Records excerpted from a collection

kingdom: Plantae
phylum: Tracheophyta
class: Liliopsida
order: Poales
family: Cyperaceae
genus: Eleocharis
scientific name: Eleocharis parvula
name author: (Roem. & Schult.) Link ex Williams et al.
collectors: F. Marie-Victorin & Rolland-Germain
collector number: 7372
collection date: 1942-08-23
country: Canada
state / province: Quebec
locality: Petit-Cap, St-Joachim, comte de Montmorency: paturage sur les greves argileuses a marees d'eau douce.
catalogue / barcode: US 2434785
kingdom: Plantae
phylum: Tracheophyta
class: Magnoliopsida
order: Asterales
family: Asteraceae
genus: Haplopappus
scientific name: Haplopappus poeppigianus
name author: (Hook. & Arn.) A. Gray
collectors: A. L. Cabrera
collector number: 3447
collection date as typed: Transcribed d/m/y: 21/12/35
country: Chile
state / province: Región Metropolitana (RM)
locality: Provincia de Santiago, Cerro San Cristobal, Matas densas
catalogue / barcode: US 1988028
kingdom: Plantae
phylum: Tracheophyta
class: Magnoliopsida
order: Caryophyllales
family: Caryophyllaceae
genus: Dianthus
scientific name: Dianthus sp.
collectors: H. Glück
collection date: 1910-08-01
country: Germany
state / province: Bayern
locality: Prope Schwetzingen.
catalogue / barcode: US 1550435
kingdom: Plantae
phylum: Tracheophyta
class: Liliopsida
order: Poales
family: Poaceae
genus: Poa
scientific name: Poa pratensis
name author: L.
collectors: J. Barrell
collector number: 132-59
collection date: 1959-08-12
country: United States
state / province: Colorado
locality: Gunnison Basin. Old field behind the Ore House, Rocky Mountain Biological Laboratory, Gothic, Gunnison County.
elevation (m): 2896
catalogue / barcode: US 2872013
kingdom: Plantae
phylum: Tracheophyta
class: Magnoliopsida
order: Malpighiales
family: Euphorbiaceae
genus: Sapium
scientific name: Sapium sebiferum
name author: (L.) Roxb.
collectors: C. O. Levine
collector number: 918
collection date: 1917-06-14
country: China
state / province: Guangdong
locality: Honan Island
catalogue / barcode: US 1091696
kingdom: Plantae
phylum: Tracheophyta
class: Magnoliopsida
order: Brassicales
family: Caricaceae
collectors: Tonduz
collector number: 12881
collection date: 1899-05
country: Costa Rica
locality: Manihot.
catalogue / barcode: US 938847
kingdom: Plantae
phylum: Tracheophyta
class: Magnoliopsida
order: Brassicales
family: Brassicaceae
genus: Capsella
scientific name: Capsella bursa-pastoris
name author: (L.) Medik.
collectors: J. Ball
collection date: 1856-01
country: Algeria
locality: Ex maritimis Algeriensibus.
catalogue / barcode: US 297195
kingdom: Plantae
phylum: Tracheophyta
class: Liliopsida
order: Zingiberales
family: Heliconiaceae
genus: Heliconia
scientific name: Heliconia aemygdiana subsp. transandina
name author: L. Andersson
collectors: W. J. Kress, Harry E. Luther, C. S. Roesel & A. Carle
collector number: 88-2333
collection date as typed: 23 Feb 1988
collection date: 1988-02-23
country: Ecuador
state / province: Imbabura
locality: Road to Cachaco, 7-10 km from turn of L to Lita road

→ **Written request**
Reproduce every line of the data above verbatim, changing nothing.

→ **Solution to this exercise**
kingdom: Plantae
phylum: Tracheophyta
class: Liliopsida
order: Poales
family: Cyperaceae
genus: Eleocharis
scientific name: Eleocharis parvula
name author: (Roem. & Schult.) Link ex Williams et al.
collectors: F. Marie-Victorin & Rolland-Germain
collector number: 7372
collection date: 1942-08-23
country: Canada
state / province: Quebec
locality: Petit-Cap, St-Joachim, comte de Montmorency: paturage sur les greves argileuses a marees d'eau douce.
catalogue / barcode: US 2434785
kingdom: Plantae
phylum: Tracheophyta
class: Magnoliopsida
order: Asterales
family: Asteraceae
genus: Haplopappus
scientific name: Haplopappus poeppigianus
name author: (Hook. & Arn.) A. Gray
collectors: A. L. Cabrera
collector number: 3447
collection date as typed: Transcribed d/m/y: 21/12/35
country: Chile
state / province: Región Metropolitana (RM)
locality: Provincia de Santiago, Cerro San Cristobal, Matas densas
catalogue / barcode: US 1988028
kingdom: Plantae
phylum: Tracheophyta
class: Magnoliopsida
order: Caryophyllales
family: Caryophyllaceae
genus: Dianthus
scientific name: Dianthus sp.
collectors: H. Glück
collection date: 1910-08-01
country: Germany
state / province: Bayern
locality: Prope Schwetzingen.
catalogue / barcode: US 1550435
kingdom: Plantae
phylum: Tracheophyta
class: Liliopsida
order: Poales
family: Poaceae
genus: Poa
scientific name: Poa pratensis
name author: L.
collectors: J. Barrell
collector number: 132-59
collection date: 1959-08-12
country: United States
state / province: Colorado
locality: Gunnison Basin. Old field behind the Ore House, Rocky Mountain Biological Laboratory, Gothic, Gunnison County.
elevation (m): 2896
catalogue / barcode: US 2872013
kingdom: Plantae
phylum: Tracheophyta
class: Magnoliopsida
order: Malpighiales
family: Euphorbiaceae
genus: Sapium
scientific name: Sapium sebiferum
name author: (L.) Roxb.
collectors: C. O. Levine
collector number: 918
collection date: 1917-06-14
country: China
state / province: Guangdong
locality: Honan Island
catalogue / barcode: US 1091696
kingdom: Plantae
phylum: Tracheophyta
class: Magnoliopsida
order: Brassicales
family: Caricaceae
collectors: Tonduz
collector number: 12881
collection date: 1899-05
country: Costa Rica
locality: Manihot.
catalogue / barcode: US 938847
kingdom: Plantae
phylum: Tracheophyta
class: Magnoliopsida
order: Brassicales
family: Brassicaceae
genus: Capsella
scientific name: Capsella bursa-pastoris
name author: (L.) Medik.
collectors: J. Ball
collection date: 1856-01
country: Algeria
locality: Ex maritimis Algeriensibus.
catalogue / barcode: US 297195
kingdom: Plantae
phylum: Tracheophyta
class: Liliopsida
order: Zingiberales
family: Heliconiaceae
genus: Heliconia
scientific name: Heliconia aemygdiana subsp. transandina
name author: L. Andersson
collectors: W. J. Kress, Harry E. Luther, C. S. Roesel & A. Carle
collector number: 88-2333
collection date as typed: 23 Feb 1988
collection date: 1988-02-23
country: Ecuador
state / province: Imbabura
locality: Road to Cachaco, 7-10 km from turn of L to Lita road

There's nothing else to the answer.